Health insurance may even induce some people to take worse care of their health: the lower the expense of treatment, the less benefit one derives from prevention, including nonmedical preventives such as a healthy diet, exercise, and avoidance of dangerous activities.
The additional costs of health care are likely either to be defrayed by higher taxes on upper-income people or avoided by reductions in the quantity or quality of medical services. The idea that the costs of our health-care system can be significantly reduced by eliminating “unnecessary” treatment is as quixotic as the idea that the Pentagon budget can be significantly reduced by eliminating the “fat” in it. One person’s “unnecessary” medical treatment is another person’s last hope for survival. Cutting medical costs means reducing treatment, which will impair outcomes.

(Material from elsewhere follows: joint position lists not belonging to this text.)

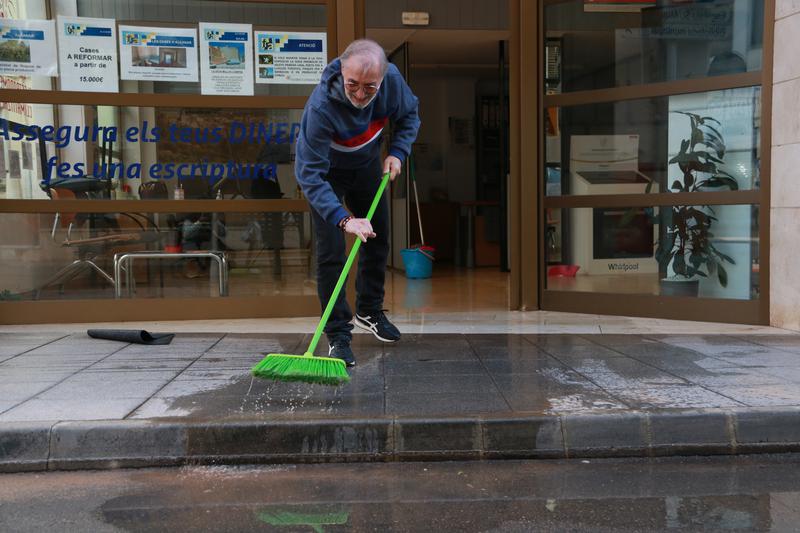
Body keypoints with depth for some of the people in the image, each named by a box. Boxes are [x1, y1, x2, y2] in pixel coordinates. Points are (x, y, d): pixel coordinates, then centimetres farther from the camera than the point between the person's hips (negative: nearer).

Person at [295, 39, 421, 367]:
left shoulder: (392, 79, -26)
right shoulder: (321, 106, -40)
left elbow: (409, 114, -2)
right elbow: (309, 173, -40)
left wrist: (397, 152, -17)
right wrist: (343, 219, -49)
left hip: (366, 166, 5)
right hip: (326, 171, -5)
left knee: (378, 239, 13)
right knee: (331, 251, -13)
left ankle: (369, 312, 34)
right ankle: (337, 335, -1)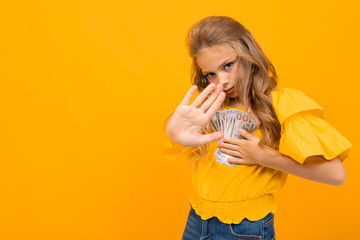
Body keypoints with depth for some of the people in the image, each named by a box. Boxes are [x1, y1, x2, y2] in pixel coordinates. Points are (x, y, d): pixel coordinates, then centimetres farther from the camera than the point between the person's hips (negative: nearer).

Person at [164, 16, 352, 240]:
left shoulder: (281, 104, -9)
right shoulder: (209, 108, 3)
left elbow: (335, 173, -16)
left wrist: (262, 157, -20)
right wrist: (176, 132, -37)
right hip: (196, 222, 4)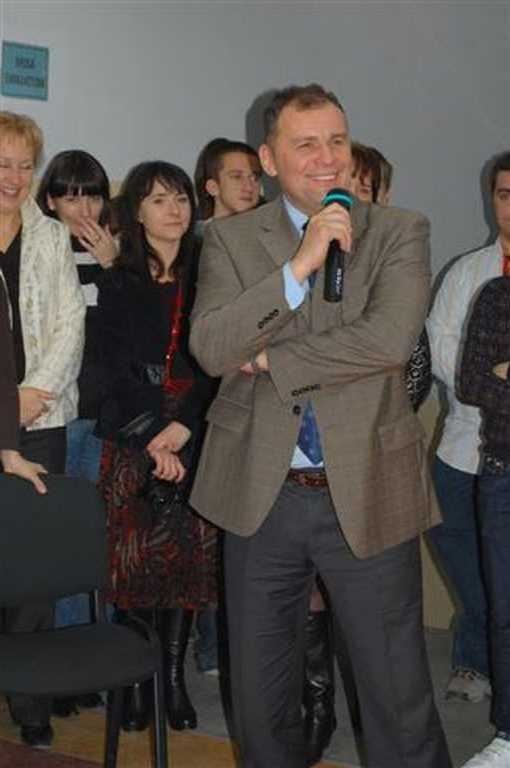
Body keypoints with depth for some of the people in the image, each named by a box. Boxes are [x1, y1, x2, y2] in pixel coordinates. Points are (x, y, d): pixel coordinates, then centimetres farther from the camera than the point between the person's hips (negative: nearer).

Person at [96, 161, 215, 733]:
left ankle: (175, 677, 13)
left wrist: (182, 426, -11)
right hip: (132, 441, -1)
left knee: (189, 556, 1)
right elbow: (120, 369, -1)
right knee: (131, 555, -3)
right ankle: (135, 680, 9)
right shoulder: (117, 284, 6)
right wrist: (154, 439, -10)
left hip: (194, 439, 1)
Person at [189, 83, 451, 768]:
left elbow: (390, 340, -16)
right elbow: (210, 348, -11)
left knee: (399, 698, 5)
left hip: (368, 494, -1)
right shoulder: (231, 239, 3)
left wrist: (269, 360, -11)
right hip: (263, 494, 2)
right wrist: (299, 266, -19)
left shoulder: (400, 233, 0)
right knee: (261, 693, 16)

The only durable and culturally acceptable ways of reducing the nation’s health costs—which are, by comparison with other wealthy countries, excessive—are by eliminating the tax deductibility of employer-provided health benefits (and thus decoupling health insurance from employment, reducing the cost of insurance to the taxpayer, and discouraging overconsumption of medical services because the tax treatment of health benefits encourages employers to substitute them for wage increases), increasing deductibles and copayments in health-insurance policies in order to give people a greater incentive to take care of themselves, and changing Medicare from an entitlement program to a means-tested welfare program. Unfortunately, there is no political support for any of these measures—although the heavy tax on “Cadillac” employer-provided health insurance, which is to go into effect in 2018—is a step in the direction of reducing the tax deductibility of employer-provided health insurance. In practical effect, it will eliminate the tax deductibility of expensive employer-provided plans.